With any change — no matter how small — comes challenge, however.
Under pressure to meet increasingly demanding federal and state academic benchmarks, many schools have cut back on formal physical education classes. While the National Association for Sports and Physical Education recommends schools provide 150 minutes a week of instruction, most schools are only able to squeeze in 30 minutes. Similarly, teachers report, using non-food rewards like computer time or extra recess time detracts from academic study. Treats are easier and — for cash-strapped teachers — cheaper.
"Our kids are so focused on math and reading … that they're missing out on something of equal value," Jones said. "Whether it's running, dancing or some kinds of sport, we should be instilling in our children a lifelong love for physical activity."
Schools also struggle to find a balance between what's healthy and what children like. While class parties at Arcadia Elementary always include a veggie platter (per Gold Medal Schools recommendations), students invariably choose to eat doughnuts instead, Roylance said.
"I wish it was more motivating to students to say, 'If you're good, you'll get an apple,' " she said. "But it just doesn't work that way."

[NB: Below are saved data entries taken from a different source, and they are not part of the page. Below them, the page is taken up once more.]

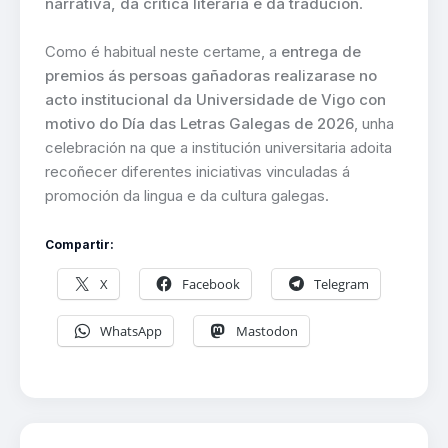
narrativa, da crítica literaria e da tradución
.
Como é habitual neste certame, a
entrega de
premios ás persoas gañadoras realizarase no
acto institucional da Universidade de Vigo con
motivo do Día das Letras Galegas de 2026
, unha
celebración na que a institución universitaria adoita
recoñecer diferentes iniciativas vinculadas á
promoción da lingua e da cultura galegas.
Compartir:
X
Facebook
Telegram
WhatsApp
Mastodon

Still, Roylance isn't giving up.
She announced plans last month (to the chagrin of her students) to do away with the traditional 30 minute lunch break, which children split between eating and play as they saw fit. Instead, students are given 15 minutes to play and 15 minutes to eat.
"They're grumbling," she said. "It's cutting into their kickball time."
But, Roylance said, she's already noticing a change in student food choices. Instead of wolfing down three bites of pizza on the way to the playground, students are taking time to look over the fruits and vegetables on the school's "nutrition bar."
"We've got a long way to go yet," she said. "But hopefully, we're establishing patterns that will lead to healthier lifestyles for these kids."